When I officially "woke up," Nicole was a masterpiece of performative grief. Her eyes were red-rimmed, her face a mask of devastation. She clutched my hand, her touch feeling like a brand on my skin.
"Oh, Ethan, thank God," she sobbed, tears streaming down her cheeks. "I was so scared I'd lose you too."
She told me Lily didn't make it. She delivered the news with the practiced sorrow of a politician delivering a eulogy, her voice cracking in all the right places.
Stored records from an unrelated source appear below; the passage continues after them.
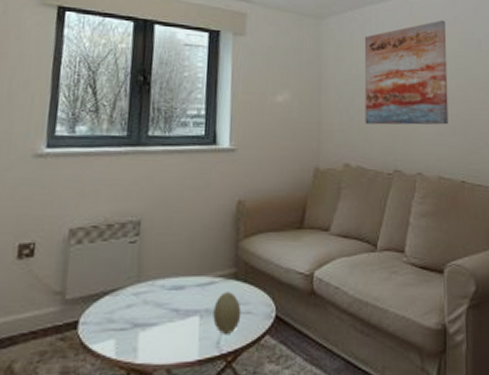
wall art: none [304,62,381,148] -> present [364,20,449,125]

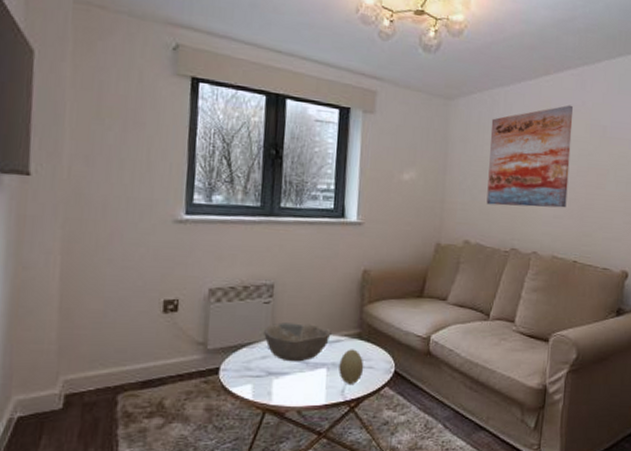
bowl: none [129,264,204,310] -> present [264,322,331,362]

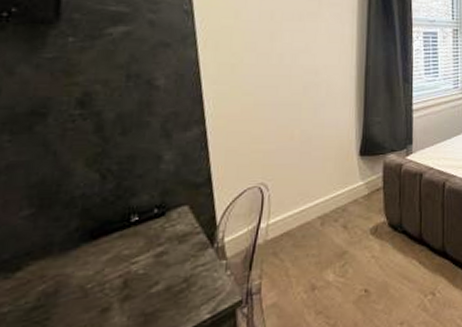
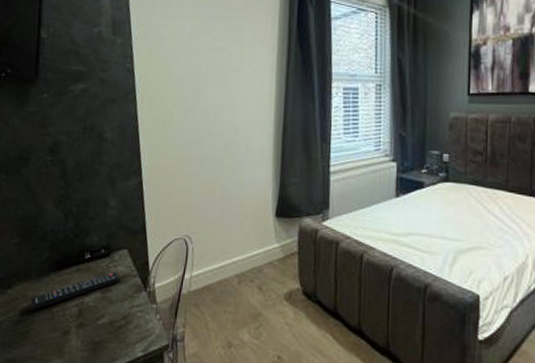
remote control: none [52,232,180,292] -> present [31,272,121,310]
"And Ethan... the doctors... they had to," she continued, her gaze dropping. "To prevent a life-threatening infection from the burns... they had to perform a procedure. A vasectomy. I'm so, so sorry. But I'll dedicate my life to taking care of you. We'll get through this together."
She then presented me with a gift. A cheap, generic watch with a flimsy metal band.
"I wanted you to have something," she whispered.
My eyes drifted to the nightstand. Sitting there was a Rolex. Not just any Rolex, but a bespoke, custom-designed piece. As an architect, I know design, I know materials. I had watched her spend months on the design for that watch, obsessing over every detail. I had always assumed it was for Lily, a future milestone gift for her 16th or 18th birthday.
"What's that?" I managed to rasp, my throat raw.
Nicole glanced at it, her expression unchanged. "Oh, that? It's a gift for a donor's son. His 20th birthday is coming up. Just some campaign business."
In that moment, I understood. I was never her world. Lily was never her world. We were props in her stage play, placeholders until her "real family" could take their rightful place. The cheap watch on my wrist and the priceless one on the nightstand said it all. We were the disposable part of her life.